Imagine how we have to develop an artistic speech in eurythmy in order to create a visible language. We do not encompass language at all. We develop a small part of how the genius of language works in eurythmy so that a visible language emerges. Imagine how, in therapeutic eurythmy, we appeal to what these beings can achieve with the spirit self in human beings in the intuitive impulsation of their will.

So, when we talk about education, we are dealing with calling upon the spirits who have developed the spirit self. And in everything we explain in language, we describe the spirit self. Therefore, it is good for those who want to educate abnormal children to meditate on what is said in the books about the spirit self. This is good material for meditation. It is a gift to those spiritual beings who are of the nature of the genius of language. But such spiritual beings do exist.

When we enter the school and make gestures, yes, when these gestures are adequate expressions of what we experience in our souls, they have an enormous effect on the child. But they also testify that one is in contact with the spiritual beings who carry the spirit self within them. There is really no need for any external agitation, of course not; these things must have an objective effect, just as the crisis must be accepted in the case of the small child.

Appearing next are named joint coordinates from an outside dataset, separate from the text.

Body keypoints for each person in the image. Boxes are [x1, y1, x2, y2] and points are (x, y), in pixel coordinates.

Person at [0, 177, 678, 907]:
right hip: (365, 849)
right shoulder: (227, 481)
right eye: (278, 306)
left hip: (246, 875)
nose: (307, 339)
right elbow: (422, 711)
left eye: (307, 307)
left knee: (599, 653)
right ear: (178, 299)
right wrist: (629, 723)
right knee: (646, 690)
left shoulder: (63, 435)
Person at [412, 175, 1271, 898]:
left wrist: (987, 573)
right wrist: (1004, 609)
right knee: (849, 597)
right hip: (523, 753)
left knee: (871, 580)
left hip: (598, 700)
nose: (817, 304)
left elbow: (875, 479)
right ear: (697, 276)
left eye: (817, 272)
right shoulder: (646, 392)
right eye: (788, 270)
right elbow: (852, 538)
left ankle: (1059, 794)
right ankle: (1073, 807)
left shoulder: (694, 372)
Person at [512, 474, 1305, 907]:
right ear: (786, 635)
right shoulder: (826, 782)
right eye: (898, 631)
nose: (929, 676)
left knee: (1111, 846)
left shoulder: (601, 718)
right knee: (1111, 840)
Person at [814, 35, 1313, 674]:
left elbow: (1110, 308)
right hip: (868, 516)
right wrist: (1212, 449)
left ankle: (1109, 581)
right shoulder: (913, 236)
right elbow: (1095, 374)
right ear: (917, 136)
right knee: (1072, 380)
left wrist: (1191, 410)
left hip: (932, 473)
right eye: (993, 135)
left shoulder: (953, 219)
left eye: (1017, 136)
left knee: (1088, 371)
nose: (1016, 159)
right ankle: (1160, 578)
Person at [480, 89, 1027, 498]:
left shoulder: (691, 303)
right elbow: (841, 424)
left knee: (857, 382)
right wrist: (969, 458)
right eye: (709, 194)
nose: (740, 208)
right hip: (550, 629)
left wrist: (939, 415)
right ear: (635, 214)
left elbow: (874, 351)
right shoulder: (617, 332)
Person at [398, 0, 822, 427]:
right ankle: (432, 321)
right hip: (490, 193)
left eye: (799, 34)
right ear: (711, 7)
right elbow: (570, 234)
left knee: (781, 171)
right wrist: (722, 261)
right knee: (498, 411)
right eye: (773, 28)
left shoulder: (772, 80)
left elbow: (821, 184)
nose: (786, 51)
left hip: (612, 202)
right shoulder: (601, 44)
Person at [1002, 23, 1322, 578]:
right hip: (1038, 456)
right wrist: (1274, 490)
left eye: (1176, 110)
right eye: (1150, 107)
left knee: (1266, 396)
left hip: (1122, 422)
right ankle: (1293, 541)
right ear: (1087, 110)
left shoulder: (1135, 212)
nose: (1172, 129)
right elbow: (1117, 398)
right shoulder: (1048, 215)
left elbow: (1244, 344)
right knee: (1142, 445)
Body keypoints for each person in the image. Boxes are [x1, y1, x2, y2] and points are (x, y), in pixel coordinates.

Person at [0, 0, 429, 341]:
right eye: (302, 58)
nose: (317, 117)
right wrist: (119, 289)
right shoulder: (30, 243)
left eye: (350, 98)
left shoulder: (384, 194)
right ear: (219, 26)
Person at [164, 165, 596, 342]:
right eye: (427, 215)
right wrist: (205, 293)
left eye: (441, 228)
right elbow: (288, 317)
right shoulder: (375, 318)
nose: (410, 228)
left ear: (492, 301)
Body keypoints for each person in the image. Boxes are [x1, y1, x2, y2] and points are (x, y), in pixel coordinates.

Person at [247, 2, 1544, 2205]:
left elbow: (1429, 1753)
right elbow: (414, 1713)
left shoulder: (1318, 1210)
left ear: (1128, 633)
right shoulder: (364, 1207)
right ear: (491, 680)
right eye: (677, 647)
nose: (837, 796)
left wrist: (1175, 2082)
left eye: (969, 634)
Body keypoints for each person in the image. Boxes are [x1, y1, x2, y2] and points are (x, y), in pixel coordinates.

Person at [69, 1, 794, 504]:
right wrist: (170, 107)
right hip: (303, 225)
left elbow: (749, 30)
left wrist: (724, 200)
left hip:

But when entire communities get into the habit of putting their hands in their pockets so that they do not make any gestures, this means nothing less than that they want to be abandoned by the gods, by the gods who are closest to the spiritual human being. They want nothing to do with the beings who have formed the spirit self, just as human beings have formed the ego organization. And then, first of all, language becomes sloppy. That is the great danger of Western culture, that language is not made into what it should be, but that it becomes sloppy.

With developing children, especially abnormal children, one must above all ensure that they speak clearly and distinctly. Nothing that is in any way sloppy in speech should be allowed to pass. This can be regarded as a rule for all abnormal children, that one must ensure clear, distinct, well-formed speech. This has a good effect. But even if the child does not yet speak, it is good — unless specific instructions have to be given that it must be quiet — if well-formed speech is used around the child. There is no need to avoid exposing a child who has been taken into care between the ages of seven and fourteen as an abnormal child to as much good language and recitation as possible. Approaching abnormal children again and again with good linguistic structure is a necessity that arises from the inner nature of abnormality.